Приложение N 6
к Порядку (п.п. 11, 13)
Руководителю
____________________________________
(наименование страховой организации)
от _________________________________
(фамилия, имя, отчество)
___________________________________,
проживающего по адресу: ____________
____________________________________
____________________________________
паспорт серия _____ N ______________
выдан ______________________________
(кем и когда выдан)
Заявление
Прошу Вас рассмотреть вопрос о выплате мне страховой суммы по
обязательному государственному страхованию жизни и здоровья
военнослужащих в связи с гибелью (смертью) моего (ей) __________________
(указывается
________________________________________________________________________
степень родства, воинское звание, фамилия, имя, отчество
________________________________________________________________________
погибшего (умершего) военнослужащего)
Выплату прошу произвести через _____________________________________
(указывается наименование отделения
________________________________________________________________________
(филиала) банка на территории Российской Федерации,
________________________________________________________________________
БИК банка, номер лицевого счета заявителя)*
В соответствии с п. 3 ст. 1 Федерального закона от 28 марта 1998 г.

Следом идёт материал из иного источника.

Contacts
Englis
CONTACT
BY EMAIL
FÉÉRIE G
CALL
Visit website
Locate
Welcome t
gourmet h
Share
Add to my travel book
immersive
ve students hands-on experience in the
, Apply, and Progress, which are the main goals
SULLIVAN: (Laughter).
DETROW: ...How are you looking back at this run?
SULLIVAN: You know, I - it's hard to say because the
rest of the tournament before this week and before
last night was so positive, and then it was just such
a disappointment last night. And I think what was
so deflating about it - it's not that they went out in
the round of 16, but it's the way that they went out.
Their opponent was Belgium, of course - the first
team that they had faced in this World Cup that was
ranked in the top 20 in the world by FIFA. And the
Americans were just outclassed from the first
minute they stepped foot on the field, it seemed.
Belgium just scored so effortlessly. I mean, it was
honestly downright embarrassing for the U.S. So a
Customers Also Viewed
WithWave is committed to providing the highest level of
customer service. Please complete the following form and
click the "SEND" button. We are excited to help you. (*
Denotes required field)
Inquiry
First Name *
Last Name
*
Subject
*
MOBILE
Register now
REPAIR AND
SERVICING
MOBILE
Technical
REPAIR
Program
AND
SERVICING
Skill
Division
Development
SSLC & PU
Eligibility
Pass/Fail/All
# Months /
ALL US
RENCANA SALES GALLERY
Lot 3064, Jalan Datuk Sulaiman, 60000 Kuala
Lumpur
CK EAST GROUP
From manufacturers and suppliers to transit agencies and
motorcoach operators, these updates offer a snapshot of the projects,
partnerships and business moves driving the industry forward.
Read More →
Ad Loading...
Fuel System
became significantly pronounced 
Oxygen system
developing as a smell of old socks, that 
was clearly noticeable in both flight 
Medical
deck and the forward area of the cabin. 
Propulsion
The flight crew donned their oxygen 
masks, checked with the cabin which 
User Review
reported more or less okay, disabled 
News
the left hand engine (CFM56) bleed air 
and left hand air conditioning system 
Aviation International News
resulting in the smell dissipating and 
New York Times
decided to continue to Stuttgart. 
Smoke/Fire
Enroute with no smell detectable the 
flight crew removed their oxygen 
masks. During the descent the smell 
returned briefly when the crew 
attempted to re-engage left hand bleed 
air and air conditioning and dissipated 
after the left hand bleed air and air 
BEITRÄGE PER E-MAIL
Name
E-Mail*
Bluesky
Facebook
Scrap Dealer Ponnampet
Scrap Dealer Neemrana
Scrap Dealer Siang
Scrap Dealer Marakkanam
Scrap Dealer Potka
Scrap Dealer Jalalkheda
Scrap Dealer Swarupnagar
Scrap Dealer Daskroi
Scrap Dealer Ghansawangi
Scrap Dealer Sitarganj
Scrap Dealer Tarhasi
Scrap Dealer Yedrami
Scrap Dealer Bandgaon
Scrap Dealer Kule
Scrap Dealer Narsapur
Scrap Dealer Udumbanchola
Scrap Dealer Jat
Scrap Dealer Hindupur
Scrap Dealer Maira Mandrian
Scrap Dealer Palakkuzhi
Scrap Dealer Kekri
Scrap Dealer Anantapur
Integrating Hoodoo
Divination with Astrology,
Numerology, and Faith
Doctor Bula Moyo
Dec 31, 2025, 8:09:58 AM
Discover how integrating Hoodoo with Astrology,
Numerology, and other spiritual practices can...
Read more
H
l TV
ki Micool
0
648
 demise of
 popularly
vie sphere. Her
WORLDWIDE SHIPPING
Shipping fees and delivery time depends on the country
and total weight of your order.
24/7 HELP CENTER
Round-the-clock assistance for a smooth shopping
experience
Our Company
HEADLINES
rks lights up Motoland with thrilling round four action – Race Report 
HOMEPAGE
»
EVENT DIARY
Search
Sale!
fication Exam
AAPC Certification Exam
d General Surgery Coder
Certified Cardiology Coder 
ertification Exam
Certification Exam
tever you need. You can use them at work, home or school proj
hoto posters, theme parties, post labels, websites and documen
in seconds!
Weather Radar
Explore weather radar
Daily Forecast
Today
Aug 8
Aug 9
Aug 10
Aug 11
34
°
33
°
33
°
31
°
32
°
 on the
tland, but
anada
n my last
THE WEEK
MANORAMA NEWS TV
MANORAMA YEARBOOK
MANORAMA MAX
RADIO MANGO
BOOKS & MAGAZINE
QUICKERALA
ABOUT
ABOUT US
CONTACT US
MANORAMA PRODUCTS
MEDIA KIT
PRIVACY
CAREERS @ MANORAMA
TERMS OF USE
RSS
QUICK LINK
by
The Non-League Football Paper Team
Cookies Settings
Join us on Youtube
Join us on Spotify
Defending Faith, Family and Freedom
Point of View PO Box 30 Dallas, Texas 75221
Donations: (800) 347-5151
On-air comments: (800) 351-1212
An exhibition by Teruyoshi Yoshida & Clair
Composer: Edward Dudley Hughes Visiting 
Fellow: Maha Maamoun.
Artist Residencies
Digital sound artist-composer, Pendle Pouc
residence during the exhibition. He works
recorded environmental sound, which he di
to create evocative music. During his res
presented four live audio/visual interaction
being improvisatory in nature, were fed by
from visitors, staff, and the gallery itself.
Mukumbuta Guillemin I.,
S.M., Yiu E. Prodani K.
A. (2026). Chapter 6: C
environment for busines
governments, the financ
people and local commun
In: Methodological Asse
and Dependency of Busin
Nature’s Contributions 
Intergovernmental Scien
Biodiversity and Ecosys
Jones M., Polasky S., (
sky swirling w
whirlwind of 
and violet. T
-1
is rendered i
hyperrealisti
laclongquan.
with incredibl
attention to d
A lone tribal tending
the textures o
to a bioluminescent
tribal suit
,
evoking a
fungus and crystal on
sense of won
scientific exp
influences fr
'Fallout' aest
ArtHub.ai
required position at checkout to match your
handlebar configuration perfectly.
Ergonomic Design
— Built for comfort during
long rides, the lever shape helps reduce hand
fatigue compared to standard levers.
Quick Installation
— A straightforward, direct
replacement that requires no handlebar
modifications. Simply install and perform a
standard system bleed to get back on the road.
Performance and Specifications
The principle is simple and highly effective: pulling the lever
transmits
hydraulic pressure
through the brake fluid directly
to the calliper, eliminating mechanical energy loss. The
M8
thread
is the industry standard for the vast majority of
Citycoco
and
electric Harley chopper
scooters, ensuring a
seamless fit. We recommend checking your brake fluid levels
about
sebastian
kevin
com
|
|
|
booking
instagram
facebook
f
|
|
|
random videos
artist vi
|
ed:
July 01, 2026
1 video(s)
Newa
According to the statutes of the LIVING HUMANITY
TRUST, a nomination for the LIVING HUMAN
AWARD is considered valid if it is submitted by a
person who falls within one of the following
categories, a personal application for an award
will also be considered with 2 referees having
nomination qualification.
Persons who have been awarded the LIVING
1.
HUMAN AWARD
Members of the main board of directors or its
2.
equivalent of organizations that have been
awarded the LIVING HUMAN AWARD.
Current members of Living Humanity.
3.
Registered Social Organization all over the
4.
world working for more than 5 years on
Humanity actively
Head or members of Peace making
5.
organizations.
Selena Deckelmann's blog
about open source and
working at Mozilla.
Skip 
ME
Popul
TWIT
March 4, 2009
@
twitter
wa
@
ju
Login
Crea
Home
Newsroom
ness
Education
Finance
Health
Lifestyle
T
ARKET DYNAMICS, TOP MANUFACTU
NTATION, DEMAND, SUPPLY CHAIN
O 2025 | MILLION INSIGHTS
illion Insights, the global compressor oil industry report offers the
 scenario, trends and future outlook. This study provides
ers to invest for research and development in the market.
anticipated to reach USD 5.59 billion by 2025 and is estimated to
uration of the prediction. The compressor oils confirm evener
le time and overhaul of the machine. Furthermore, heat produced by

N 52-ФЗ я, ___________________________________, отказываюсь от получения
(фамилия, инициалы заявителя)
страховых сумм по обязательному государственному страхованию,
причитающихся мне согласно другим федеральным законам и нормативным
правовым актам Российской Федерации.
К заявлению прилагаю следующие документы:
1. ____________________________________________________________________
2. ____________________________________________________________________
3. ____________________________________________________________________
"___" _________ _____ г.
Подпись заявителя _____________________
Подпись _______________________________ удостоверяю.
(фамилия, инициалы заявителя)
________________________________________________________________________
(должность, подпись, инициал имени, фамилия заверяющего должностного
________________________________________________________________________
лица воинской части (военного комиссариата)
М.П.
В личном деле или иных учетно-послужных документах _________________
(фамилия, инициалы)
значатся члены семьи**:
супруг(а) _________________________________________________________,
(фамилия, имя, отчество)
проживающий(ая) _______________________________________________________;
(полный почтовый адрес)
дети ______________________________________________________________,
(фамилия, имя, отчество, дата рождения)
проживающие ___________________________________________________________;
(полный почтовый адрес)
мать ______________________________________________________________,
(фамилия, имя, отчество)
проживающая ___________________________________________________________;
(полный почтовый адрес)
отец ______________________________________________________________,
(фамилия, имя, отчество)
проживающий ____________________________________________________________
(полный почтовый адрес)
Должностное лицо воинской части (военного комиссариата)
_________________________________
(подпись, инициал имени, фамилия)
М.П.
Примечания: 1. В случае отсутствия родителей указываются другие выгодоприобретатели в соответствии с п. 4 ст. 2 Федерального закона от 28 марта 1998 г. N 52-ФЗ.
2. В случае отсутствия одного из членов семьи военнослужащего в соответствующей строке указывается причина отсутствия (развод, смерть, безвестное отсутствие и т.д.).
3. В случае гибели (смерти) одного из членов семьи военнослужащего указывается дата его гибели, серия и номер свидетельства о смерти.
______________________________
* Поля обязательны для заполнения. В случае отсутствия указанных реквизитов выплата страховой суммы не производится.
** Информация о членах семьи указывается должностным лицом воинской части (военного комиссариата).